Le projet de loi « Climat et résilience » a été examiné en première lecture par les députés le 17 avril. L’article 62, qui prévoit la mise en place d’une redevance sur les engrais azotés minéraux, dès lors que les objectifs annuels de réduction des émissions de protoxyde d’azote et d’ammoniac ne seraient pas atteints, a vivement été débattu à l’Assemblée nationale.

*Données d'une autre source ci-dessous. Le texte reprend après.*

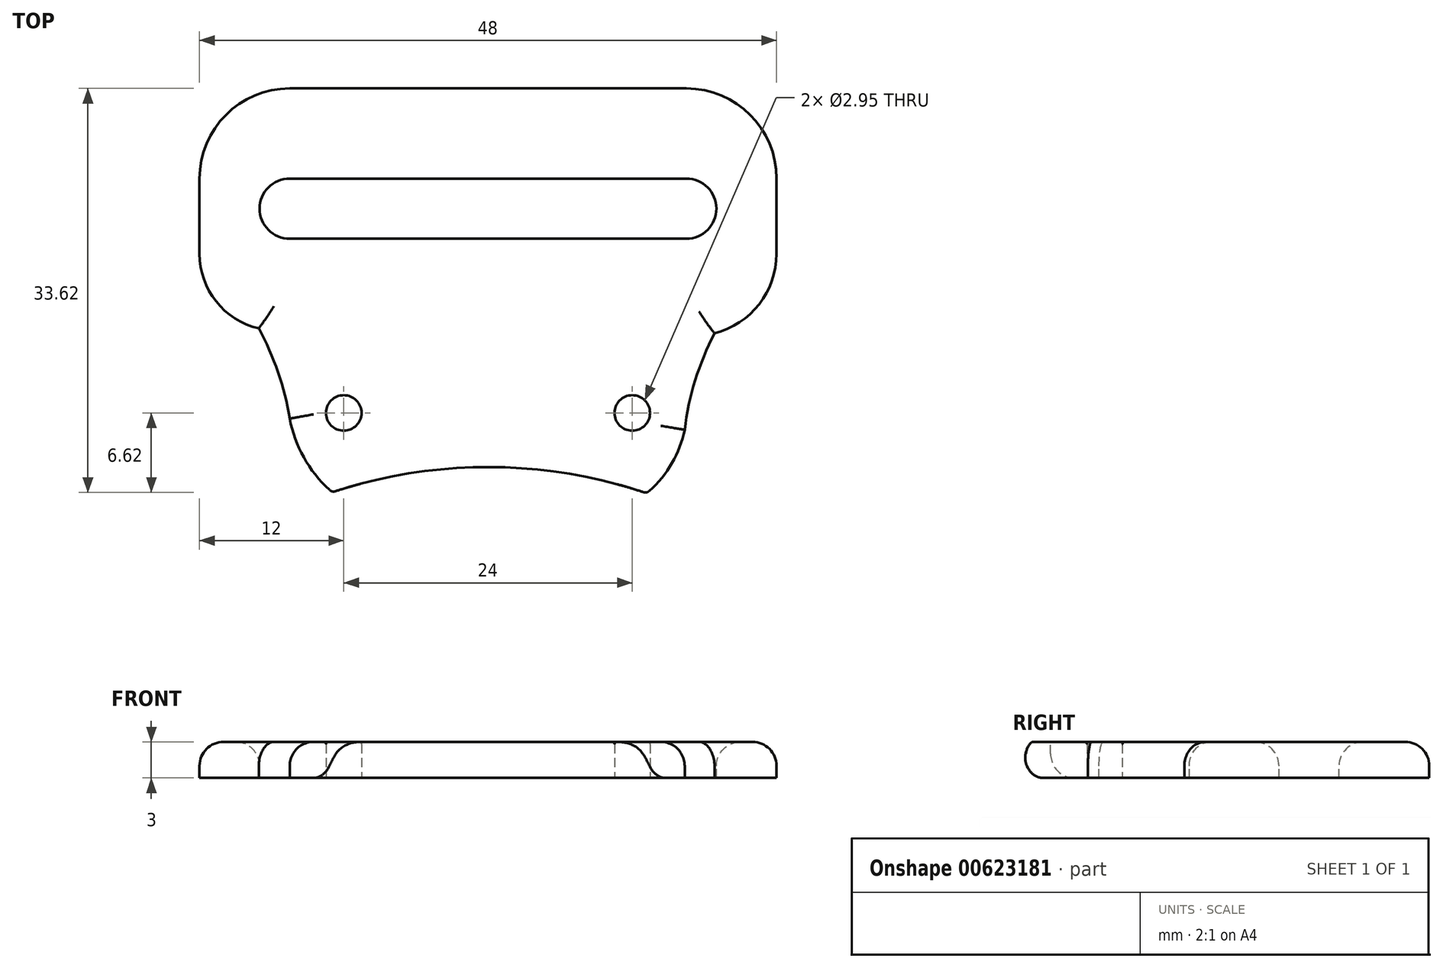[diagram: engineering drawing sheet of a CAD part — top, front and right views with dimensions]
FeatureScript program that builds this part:
annotation { "Feature Type Name" : "Feature", "Feature Type Description" : "" }
export const myFeature = defineFeature(function(context is Context, id is Id, definition is map)
    precondition{}
    {
        {
            var Q0;
            Q0=qCreatedBy(makeId("Top.planeOp"),FACE);
            var sketch = newSketch(context, id + "F0", { "sketchPlane" : qUnion([Q0])});
            skLineSegment(sketch, "E0.bottom", {"start": v(16.5, 2.5) * mm, "end": v(-16.5, 2.5) * mm});
            skLineSegment(sketch, "E0.top", {"start": v(16.5, -2.5) * mm, "end": v(-16.5, -2.5) * mm});
            skLineSegment(sketch, "E0.left", {"start": v(19, 0) * mm, "end": v(19, 0) * mm});
            skLineSegment(sketch, "E0.right", {"start": v(-19, 0) * mm, "end": v(-19, 0) * mm});
            skPoint(sketch, "E0.middle", {"position": v(0, 0) * mm});
            skPoint(sketch, "E1.visualSharp", {"position": v(-19, 2.5) * mm});
            skArc(sketch, "E1.filletArc", {"start": v(-16.5, 2.5) * mm, "mid": v(-18.27, 1.77) * mm, "end": v(-19, 0) * mm});
            skPoint(sketch, "E2.visualSharp", {"position": v(-19, -2.5) * mm});
            skArc(sketch, "E2.filletArc", {"start": v(-19, 0) * mm, "mid": v(-18.27, -1.77) * mm, "end": v(-16.5, -2.5) * mm});
            skPoint(sketch, "E3.visualSharp", {"position": v(19, -2.5) * mm});
            skArc(sketch, "E3.filletArc", {"start": v(16.5, -2.5) * mm, "mid": v(18.27, -1.77) * mm, "end": v(19, 0) * mm});
            skPoint(sketch, "E4.visualSharp", {"position": v(19, 2.5) * mm});
            skArc(sketch, "E4.filletArc", {"start": v(19, 0) * mm, "mid": v(18.27, 1.77) * mm, "end": v(16.5, 2.5) * mm});
            skLineSegment(sketch, "E5.bottom", {"start": v(16.5, -10) * mm, "end": v(-16.5, -10) * mm});
            skLineSegment(sketch, "E5.left", {"start": v(24, -2.5) * mm, "end": v(24, 3.75) * mm});
            skLineSegment(sketch, "E5.right", {"start": v(-24, -2.5) * mm, "end": v(-24, 3.75) * mm});
            skPoint(sketch, "E6.visualSharp", {"position": v(-24, -10) * mm});
            skArc(sketch, "E6.filletArc", {"start": v(-24, -2.5) * mm, "mid": v(-21.8, -7.8) * mm, "end": v(-16.5, -10) * mm});
            skPoint(sketch, "E7.visualSharp", {"position": v(24, -10) * mm});
            skArc(sketch, "E7.filletArc", {"start": v(16.5, -10) * mm, "mid": v(21.8, -7.8) * mm, "end": v(24, -2.5) * mm});
            skArc(sketch, "E8", {"start": v(-12.96, 23.6) * mm, "mid": v(0.12, 21.5) * mm, "end": v(13.2, 23.68) * mm});
            skLineSegment(sketch, "E9", {"start": v(0, 21.5) * mm, "end": v(0, 0) * mm, "construction": true});
            skArc(sketch, "E10", {"start": v(16.36, 18.4) * mm, "mid": v(17.24, 14.28) * mm, "end": v(18.84, 10.38) * mm});
            skArc(sketch, "E11", {"start": v(-19.07, 9.97) * mm, "mid": v(-17.47, 13.6) * mm, "end": v(-16.5, 17.47) * mm});
            skArc(sketch, "E12", {"start": v(16.5, 17.47) * mm, "mid": v(15.46, 20.9) * mm, "end": v(13.2, 23.68) * mm});
            skArc(sketch, "E13", {"start": v(-12.96, 23.6) * mm, "mid": v(-15.25, 20.83) * mm, "end": v(-16.5, 17.47) * mm});
            skArc(sketch, "E14", {"start": v(24, 3.75) * mm, "mid": v(22.56, 7.95) * mm, "end": v(18.84, 10.38) * mm});
            skArc(sketch, "E15", {"start": v(-19.07, 9.97) * mm, "mid": v(-22.62, 7.72) * mm, "end": v(-24, 3.75) * mm});
            skSolve(sketch);
        }
        {
            var Q0;
            Q0 = qSketchRegion(id + "F0", true);
            extrude(context, id + "F1", {"entities" : qUnion([Q0]), "depth" : 3 * mm, "offsetDistance" : 25 * mm});
        }
        {
            var Q0;
            Q0=makeQuery(id+"F1.opExtrude","CAP_FACE",FACE,{"disambiguationData":[OSD([sQuery(id+"F0.wireOp",EDGE,"E0.bottom"),sQuery(id+"F0.wireOp",EDGE,"E0.top"),sQuery(id+"F0.wireOp",EDGE,"E1.filletArc"),sQuery(id+"F0.wireOp",EDGE,"E2.filletArc"),sQuery(id+"F0.wireOp",EDGE,"E3.filletArc"),sQuery(id+"F0.wireOp",EDGE,"E4.filletArc"),sQuery(id+"F0.wireOp",EDGE,"E5.bottom"),sQuery(id+"F0.wireOp",EDGE,"E5.left"),sQuery(id+"F0.wireOp",EDGE,"E5.right"),sQuery(id+"F0.wireOp",EDGE,"E6.filletArc"),sQuery(id+"F0.wireOp",EDGE,"E7.filletArc"),sQuery(id+"F0.wireOp",EDGE,"E8"),sQuery(id+"F0.wireOp",EDGE,"E10"),sQuery(id+"F0.wireOp",EDGE,"E11"),sQuery(id+"F0.wireOp",EDGE,"E12"),sQuery(id+"F0.wireOp",EDGE,"E13"),sQuery(id+"F0.wireOp",EDGE,"E14"),sQuery(id+"F0.wireOp",EDGE,"E15")])],"isStart":false});
            var sketch = newSketch(context, id + "F2", { "sketchPlane" : qUnion([Q0])});
            skLineSegment(sketch, "E16", {"start": v(0, 0) * mm, "end": v(0, 17) * mm, "construction": true});
            skLineSegment(sketch, "E17", {"start": v(0, 17) * mm, "end": v(-12, 17) * mm, "construction": true});
            skLineSegment(sketch, "E18", {"start": v(0, 17) * mm, "end": v(12, 17) * mm, "construction": true});
            skCircle(sketch, "E19", {"center": v(-12, 17) * mm, "radius": 1.48 * mm});
            skCircle(sketch, "E20", {"center": v(12, 17) * mm, "radius": 1.48 * mm});
            skSolve(sketch);
        }
        {
            var Q0;
            Q0 = qSketchRegion(id + "F2", true);
            extrude(context, id + "F3", {"entities" : qUnion([Q0]), "operationType" : NewBodyOperationType.REMOVE, "oppositeDirection" : true, "depth" : 5 * mm, "offsetDistance" : 25 * mm});
        }
        {
            var Q0;
            Q0=makeQuery(id+"F1.opExtrude","CAP_EDGE",EDGE,{"disambiguationData":[OSD([sQuery(id+"F0.wireOp",EDGE,"E5.left")])],"isStart":true});
            var Q1;
            Q1=makeQuery(id+"F1.opExtrude","CAP_EDGE",EDGE,{"disambiguationData":[OSD([sQuery(id+"F0.wireOp",EDGE,"E7.filletArc")])],"isStart":true});
            var Q2;
            Q2=makeQuery(id+"F1.opExtrude","CAP_EDGE",EDGE,{"disambiguationData":[OSD([sQuery(id+"F0.wireOp",EDGE,"E5.bottom")])],"isStart":true});
            var Q3;
            Q3=makeQuery(id+"F1.opExtrude","CAP_EDGE",EDGE,{"disambiguationData":[OSD([sQuery(id+"F0.wireOp",EDGE,"E6.filletArc")])],"isStart":true});
            var Q4;
            Q4=makeQuery(id+"F1.opExtrude","CAP_EDGE",EDGE,{"disambiguationData":[OSD([sQuery(id+"F0.wireOp",EDGE,"E5.right")])],"isStart":true});
            var Q5;
            Q5=makeQuery(id+"F1.opExtrude","CAP_EDGE",EDGE,{"disambiguationData":[OSD([sQuery(id+"F0.wireOp",EDGE,"E15")])],"isStart":true});
            var Q6;
            Q6=makeQuery(id+"F1.opExtrude","CAP_EDGE",EDGE,{"disambiguationData":[OSD([sQuery(id+"F0.wireOp",EDGE,"E11")])],"isStart":true});
            var Q7;
            Q7=makeQuery(id+"F1.opExtrude","CAP_EDGE",EDGE,{"disambiguationData":[OSD([sQuery(id+"F0.wireOp",EDGE,"E13")])],"isStart":true});
            var Q8;
            Q8=makeQuery(id+"F1.opExtrude","CAP_EDGE",EDGE,{"disambiguationData":[OSD([sQuery(id+"F0.wireOp",EDGE,"E12")])],"isStart":true});
            var Q9;
            Q9=makeQuery(id+"F1.opExtrude","CAP_EDGE",EDGE,{"disambiguationData":[OSD([sQuery(id+"F0.wireOp",EDGE,"E10")])],"isStart":true});
            var Q10;
            Q10=makeQuery(id+"F1.opExtrude","CAP_EDGE",EDGE,{"disambiguationData":[OSD([sQuery(id+"F0.wireOp",EDGE,"E14")])],"isStart":true});
            var Q11;
            Q11=makeQuery(id+"F1.opExtrude","CAP_EDGE",EDGE,{"disambiguationData":[OSD([sQuery(id+"F0.wireOp",EDGE,"E0.bottom")])],"isStart":true});
            fillet(context, id + "F4", {"entities" : qUnion([Q0, Q1, Q2, Q3, Q4, Q5, Q6, Q7, Q8, Q9, Q10, Q11]), "radius" : 2 * mm, "tangentPropagation" : true, "allowEdgeOverflow" : false});
        }
        {
            var Q0;
            Q0=makeQuery(id+"F1.opExtrude","CAP_EDGE",EDGE,{"disambiguationData":[OSD([sQuery(id+"F0.wireOp",EDGE,"E8")])],"isStart":false});
            fillet(context, id + "F5", {"entities" : qUnion([Q0]), "radius" : 2 * mm, "tangentPropagation" : true, "allowEdgeOverflow" : false});
        }
        {
            var Q0;
            Q0=makeQuery(id+"F3.boolean.opBoolean","COPY",EDGE,{"derivedFrom":makeQuery(id+"F3.opExtrude","CAP_EDGE",EDGE,{"disambiguationData":[OSD([sQuery(id+"F2.wireOp",EDGE,"E19")])],"isStart":true})});
            var Q1;
            Q1=makeQuery(id+"F3.boolean.opBoolean","COPY",EDGE,{"derivedFrom":makeQuery(id+"F3.opExtrude","CAP_EDGE",EDGE,{"disambiguationData":[OSD([sQuery(id+"F2.wireOp",EDGE,"E20")])],"isStart":true})});
            var Q2;
            Q2=makeQuery(id+"F3.boolean.opBoolean","INTERSECT",EDGE,{"derivedFrom":[makeQuery(id+"F1.opExtrude","CAP_FACE",FACE,{"disambiguationData":[OSD([sQuery(id+"F0.wireOp",EDGE,"E0.bottom"),sQuery(id+"F0.wireOp",EDGE,"E0.top"),sQuery(id+"F0.wireOp",EDGE,"E1.filletArc"),sQuery(id+"F0.wireOp",EDGE,"E2.filletArc"),sQuery(id+"F0.wireOp",EDGE,"E3.filletArc"),sQuery(id+"F0.wireOp",EDGE,"E4.filletArc"),sQuery(id+"F0.wireOp",EDGE,"E5.bottom"),sQuery(id+"F0.wireOp",EDGE,"E5.left"),sQuery(id+"F0.wireOp",EDGE,"E5.right"),sQuery(id+"F0.wireOp",EDGE,"E6.filletArc"),sQuery(id+"F0.wireOp",EDGE,"E7.filletArc"),sQuery(id+"F0.wireOp",EDGE,"E8"),sQuery(id+"F0.wireOp",EDGE,"E10"),sQuery(id+"F0.wireOp",EDGE,"E11"),sQuery(id+"F0.wireOp",EDGE,"E12"),sQuery(id+"F0.wireOp",EDGE,"E13"),sQuery(id+"F0.wireOp",EDGE,"E14"),sQuery(id+"F0.wireOp",EDGE,"E15")])],"isStart":true}),makeQuery(id+"F3.opExtrude","SWEPT_FACE",FACE,{"disambiguationData":[OSD([sQuery(id+"F2.wireOp",EDGE,"E19")])]})]});
            var Q3;
            Q3=makeQuery(id+"F3.boolean.opBoolean","INTERSECT",EDGE,{"derivedFrom":[makeQuery(id+"F1.opExtrude","CAP_FACE",FACE,{"disambiguationData":[OSD([sQuery(id+"F0.wireOp",EDGE,"E0.bottom"),sQuery(id+"F0.wireOp",EDGE,"E0.top"),sQuery(id+"F0.wireOp",EDGE,"E1.filletArc"),sQuery(id+"F0.wireOp",EDGE,"E2.filletArc"),sQuery(id+"F0.wireOp",EDGE,"E3.filletArc"),sQuery(id+"F0.wireOp",EDGE,"E4.filletArc"),sQuery(id+"F0.wireOp",EDGE,"E5.bottom"),sQuery(id+"F0.wireOp",EDGE,"E5.left"),sQuery(id+"F0.wireOp",EDGE,"E5.right"),sQuery(id+"F0.wireOp",EDGE,"E6.filletArc"),sQuery(id+"F0.wireOp",EDGE,"E7.filletArc"),sQuery(id+"F0.wireOp",EDGE,"E8"),sQuery(id+"F0.wireOp",EDGE,"E10"),sQuery(id+"F0.wireOp",EDGE,"E11"),sQuery(id+"F0.wireOp",EDGE,"E12"),sQuery(id+"F0.wireOp",EDGE,"E13"),sQuery(id+"F0.wireOp",EDGE,"E14"),sQuery(id+"F0.wireOp",EDGE,"E15")])],"isStart":true}),makeQuery(id+"F3.opExtrude","SWEPT_FACE",FACE,{"disambiguationData":[OSD([sQuery(id+"F2.wireOp",EDGE,"E20")])]})]});
            fillet(context, id + "F6", {"entities" : qUnion([Q0, Q1, Q2, Q3]), "radius" : .2 * mm, "tangentPropagation" : true, "allowEdgeOverflow" : false});
        }
        {
            var Q0;
            Q0=makeQuery(id+"F1.opExtrude","SWEPT_BODY",BODY,{"disambiguationData":[OSD([sQuery(id+"F0.wireOp",EDGE,"E0.bottom"),sQuery(id+"F0.wireOp",EDGE,"E0.top"),sQuery(id+"F0.wireOp",EDGE,"E1.filletArc"),sQuery(id+"F0.wireOp",EDGE,"E2.filletArc"),sQuery(id+"F0.wireOp",EDGE,"E3.filletArc"),sQuery(id+"F0.wireOp",EDGE,"E4.filletArc"),sQuery(id+"F0.wireOp",EDGE,"E5.bottom"),sQuery(id+"F0.wireOp",EDGE,"E5.left"),sQuery(id+"F0.wireOp",EDGE,"E5.right"),sQuery(id+"F0.wireOp",EDGE,"E6.filletArc"),sQuery(id+"F0.wireOp",EDGE,"E7.filletArc"),sQuery(id+"F0.wireOp",EDGE,"E8"),sQuery(id+"F0.wireOp",EDGE,"E10"),sQuery(id+"F0.wireOp",EDGE,"E11"),sQuery(id+"F0.wireOp",EDGE,"E12"),sQuery(id+"F0.wireOp",EDGE,"E13"),sQuery(id+"F0.wireOp",EDGE,"E14"),sQuery(id+"F0.wireOp",EDGE,"E15")])]});
            var Q1;
            Q1=makeQuery(id+"F1.opExtrude","CAP_EDGE",EDGE,{"disambiguationData":[OSD([sQuery(id+"F0.wireOp",EDGE,"E0.bottom")])],"isStart":false});
            transform(context, id + "F7", {"entities" : qUnion([Q0]), "transformType" : TransformType.ROTATION, "transformAxis" : qUnion([Q1]), "angle" : 180 * degree, "makeCopy" : false});
        }
    });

« Vous n’appuyez pas sur la gâchette », mais « vous mettez la cartouche dans le barillet », au risque « d’achever la filière », a lancé le LR Julien Dive (Aisne). La « taxe, c’est vraiment du dog­matisme », a abondé le LREM Jean-Baptiste Moreau (Creuse), plaidant en vain pour la suppression de cet article. « Il n’est jamais dit qu’on met en place une redevance, il est dit qu’on respecte les engagements qu’on a pris à l’international, c’est bien normal, bon Dieu ! », a rétorqué le ministre de l’Agriculture Julien Denor­mandie, en haussant le ton. Les écologistes s’indignent de l’absence de « portée normative » et d’une redevance simplement « envisagée ». Chez LREM, l’agricultrice bio Sandrine Le Feur a également plaidé sans succès pour la mettre en place dès 2022 et retourner ses recettes aux paysans afin de les « aider à se passer » de tels engrais.